• Working data

=== Begin Enclosure ===

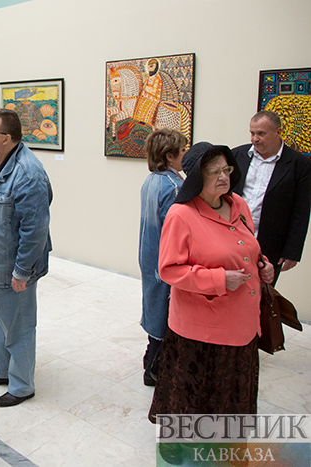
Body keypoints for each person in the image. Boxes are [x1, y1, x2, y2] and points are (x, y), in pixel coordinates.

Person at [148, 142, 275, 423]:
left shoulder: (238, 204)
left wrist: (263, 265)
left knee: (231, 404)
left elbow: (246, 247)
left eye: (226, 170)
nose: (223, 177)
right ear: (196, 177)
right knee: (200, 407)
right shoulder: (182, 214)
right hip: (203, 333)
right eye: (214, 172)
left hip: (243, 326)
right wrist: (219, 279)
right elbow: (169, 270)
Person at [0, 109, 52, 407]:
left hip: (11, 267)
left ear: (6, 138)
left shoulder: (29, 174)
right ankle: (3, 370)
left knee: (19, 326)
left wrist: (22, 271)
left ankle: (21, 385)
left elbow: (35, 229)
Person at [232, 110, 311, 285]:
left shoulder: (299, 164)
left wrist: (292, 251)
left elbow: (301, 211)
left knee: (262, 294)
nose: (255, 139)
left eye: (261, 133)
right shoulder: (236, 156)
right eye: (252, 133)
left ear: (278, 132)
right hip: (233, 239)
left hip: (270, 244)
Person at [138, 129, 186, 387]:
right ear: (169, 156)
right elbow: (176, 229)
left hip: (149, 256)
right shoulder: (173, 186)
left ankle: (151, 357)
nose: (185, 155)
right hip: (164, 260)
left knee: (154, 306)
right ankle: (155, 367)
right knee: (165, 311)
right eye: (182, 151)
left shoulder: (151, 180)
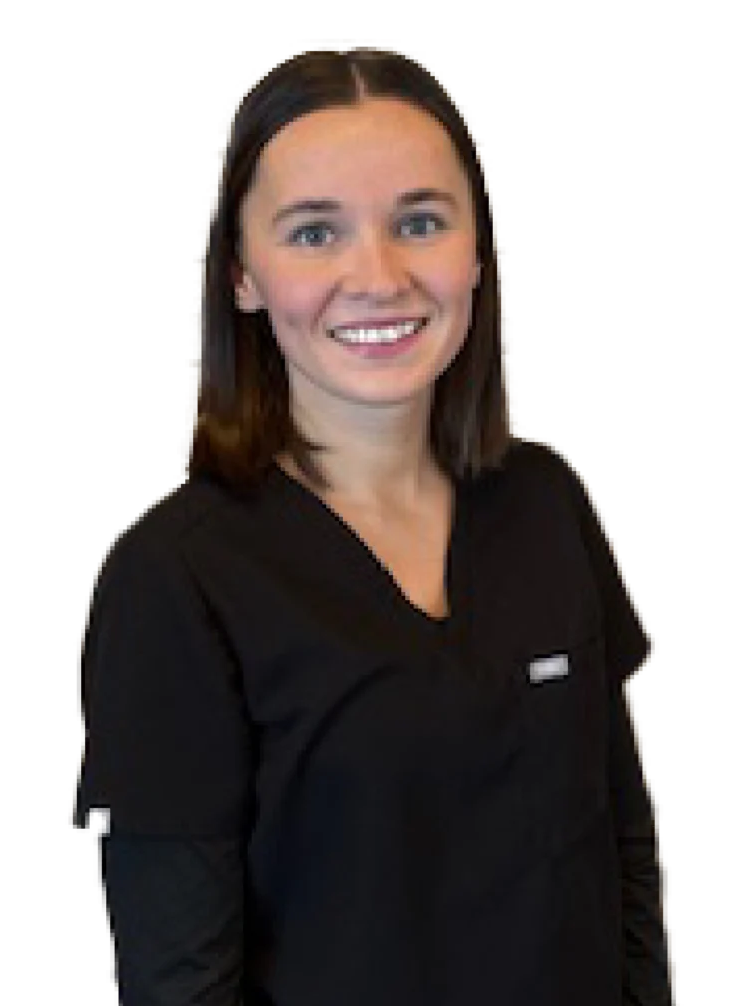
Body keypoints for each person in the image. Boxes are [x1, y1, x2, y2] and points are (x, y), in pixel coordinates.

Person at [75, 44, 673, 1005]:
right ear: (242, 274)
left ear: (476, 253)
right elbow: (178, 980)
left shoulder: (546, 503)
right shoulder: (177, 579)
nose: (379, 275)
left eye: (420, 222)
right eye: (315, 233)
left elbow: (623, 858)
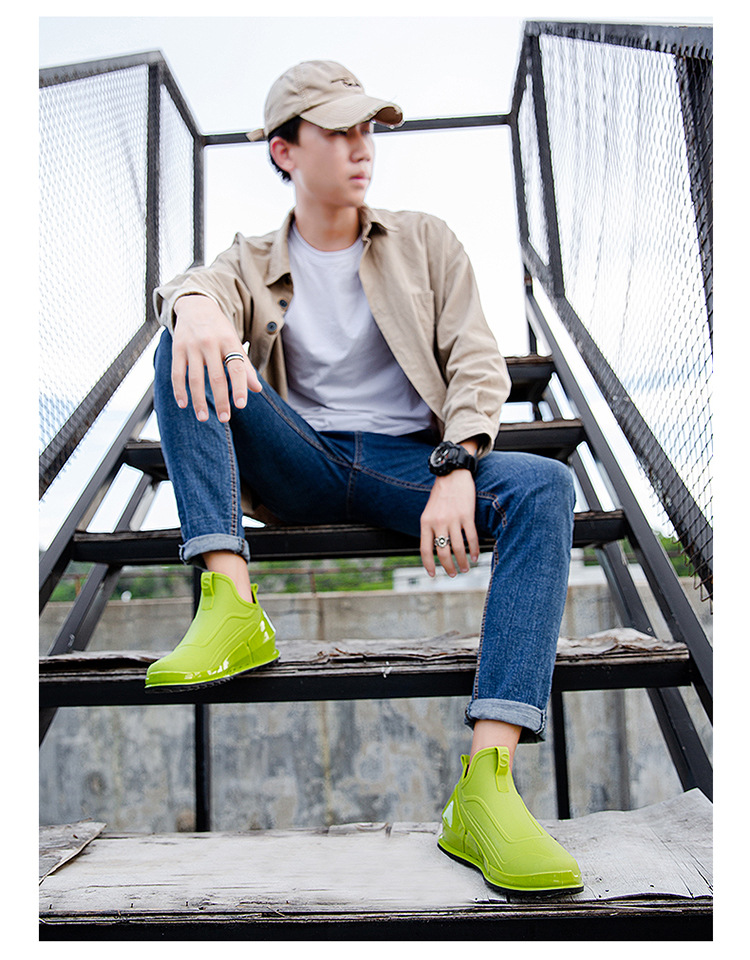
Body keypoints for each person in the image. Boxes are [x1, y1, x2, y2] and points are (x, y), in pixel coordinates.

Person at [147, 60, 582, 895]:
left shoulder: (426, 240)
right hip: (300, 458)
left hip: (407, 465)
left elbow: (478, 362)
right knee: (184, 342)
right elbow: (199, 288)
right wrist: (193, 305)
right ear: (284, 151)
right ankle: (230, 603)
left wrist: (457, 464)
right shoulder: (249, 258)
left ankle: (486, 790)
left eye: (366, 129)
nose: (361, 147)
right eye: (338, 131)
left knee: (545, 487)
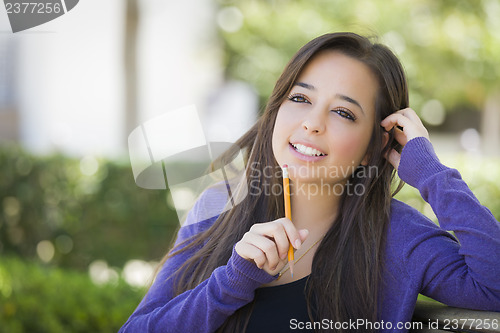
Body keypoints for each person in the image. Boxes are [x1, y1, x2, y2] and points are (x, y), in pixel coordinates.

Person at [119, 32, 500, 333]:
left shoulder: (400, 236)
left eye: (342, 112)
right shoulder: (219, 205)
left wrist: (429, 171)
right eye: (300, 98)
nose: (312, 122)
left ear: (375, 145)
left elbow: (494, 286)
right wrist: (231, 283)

=== End Enclosure ===
=== Begin Enclosure ===

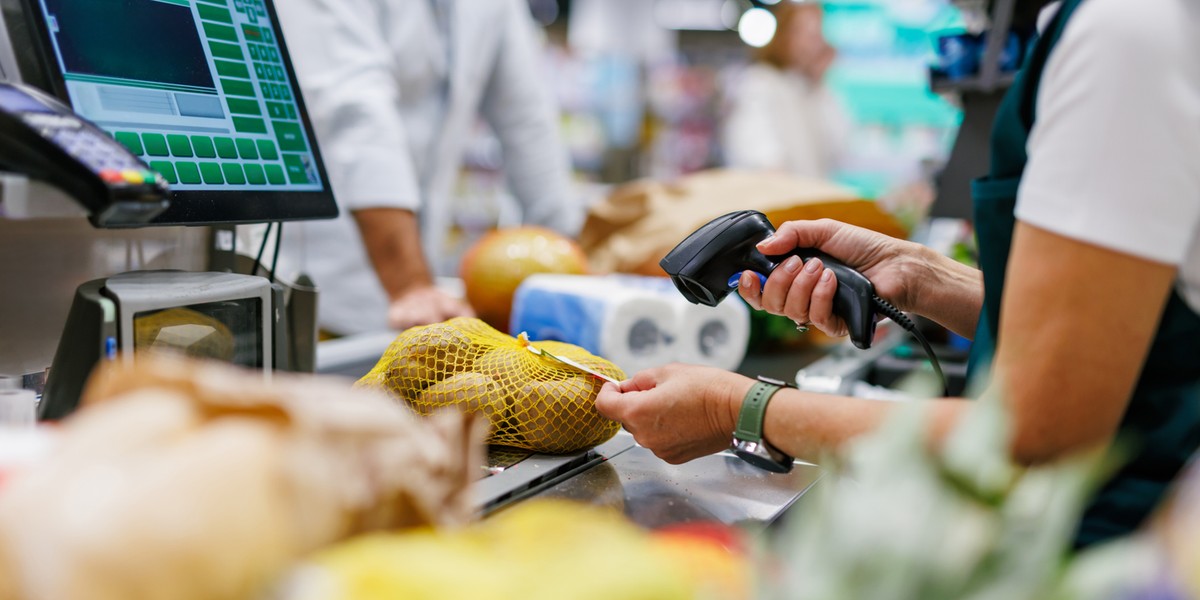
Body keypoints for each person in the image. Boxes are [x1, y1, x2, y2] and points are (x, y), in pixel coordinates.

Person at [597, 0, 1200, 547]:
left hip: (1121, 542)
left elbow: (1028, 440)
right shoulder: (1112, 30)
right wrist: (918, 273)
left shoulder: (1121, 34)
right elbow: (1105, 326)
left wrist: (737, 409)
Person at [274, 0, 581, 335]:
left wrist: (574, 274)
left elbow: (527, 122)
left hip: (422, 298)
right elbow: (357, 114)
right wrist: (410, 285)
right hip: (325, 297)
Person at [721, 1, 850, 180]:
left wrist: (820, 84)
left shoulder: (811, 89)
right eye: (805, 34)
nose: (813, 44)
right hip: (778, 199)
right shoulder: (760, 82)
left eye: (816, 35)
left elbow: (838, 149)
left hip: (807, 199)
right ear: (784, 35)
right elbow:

=== End Enclosure ===
=== Begin Enclosure ===

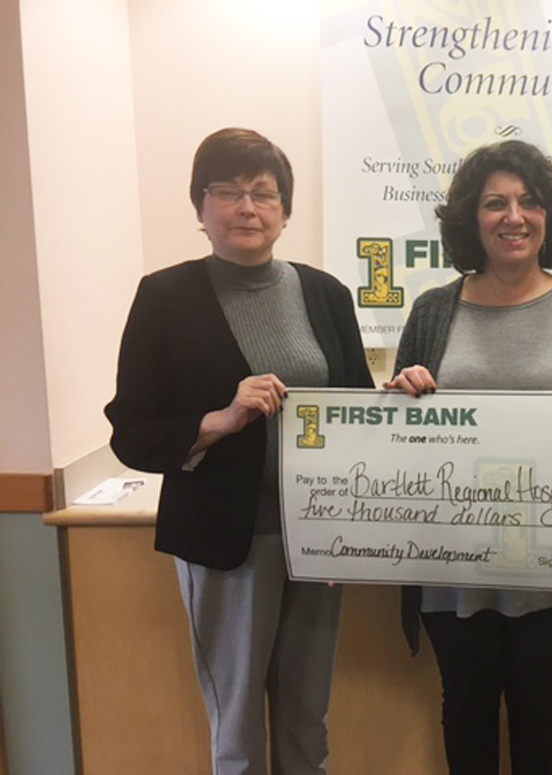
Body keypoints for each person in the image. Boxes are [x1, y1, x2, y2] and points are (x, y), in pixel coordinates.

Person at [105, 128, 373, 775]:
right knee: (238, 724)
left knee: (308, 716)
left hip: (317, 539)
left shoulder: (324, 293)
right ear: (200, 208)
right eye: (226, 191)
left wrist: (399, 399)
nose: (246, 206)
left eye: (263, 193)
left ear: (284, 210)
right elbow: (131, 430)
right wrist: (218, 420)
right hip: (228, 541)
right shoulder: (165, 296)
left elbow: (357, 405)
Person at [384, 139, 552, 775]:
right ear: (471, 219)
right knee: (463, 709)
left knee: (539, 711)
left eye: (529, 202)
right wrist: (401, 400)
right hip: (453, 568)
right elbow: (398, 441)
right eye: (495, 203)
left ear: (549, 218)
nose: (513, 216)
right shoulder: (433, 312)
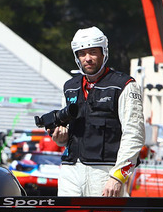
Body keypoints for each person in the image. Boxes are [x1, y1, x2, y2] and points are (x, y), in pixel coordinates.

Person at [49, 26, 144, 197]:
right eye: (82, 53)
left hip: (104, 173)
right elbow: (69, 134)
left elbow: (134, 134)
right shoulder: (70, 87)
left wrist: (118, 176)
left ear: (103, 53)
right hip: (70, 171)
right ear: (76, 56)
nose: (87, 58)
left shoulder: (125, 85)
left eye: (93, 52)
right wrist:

=== End Enclosure ===

• Brief
Would you give again, exactly, the lines in the data above that run from the line containing "right eye: (315, 233)" to the line containing "right wrist: (231, 283)"? Include both ends and no pictures.

• Your solution
right eye: (315, 233)
left elbow: (623, 858)
Body keypoints for each person in the image. Boxes are [x1, y1, x2, y2] and points are (x, y), in pixel coordinates.

Person at [147, 60, 582, 895]:
left shoulder: (426, 240)
right hip: (300, 458)
left hip: (407, 465)
left elbow: (478, 362)
right knee: (184, 342)
right elbow: (199, 288)
right wrist: (193, 305)
right ear: (284, 151)
right ankle: (230, 603)
left wrist: (457, 464)
right shoulder: (249, 258)
left ankle: (486, 790)
left eye: (366, 129)
nose: (361, 147)
right eye: (338, 131)
left knee: (545, 487)
Body keypoints for each person in the image. Boxes are [x1, y1, x2, y2] and points are (x, y), in pixel coordinates.

Person at [119, 32, 500, 333]:
left shoulder: (400, 236)
left eye: (342, 112)
right shoulder: (219, 205)
left wrist: (429, 171)
right eye: (300, 98)
nose: (312, 122)
left ear: (375, 145)
left elbow: (494, 286)
right wrist: (231, 283)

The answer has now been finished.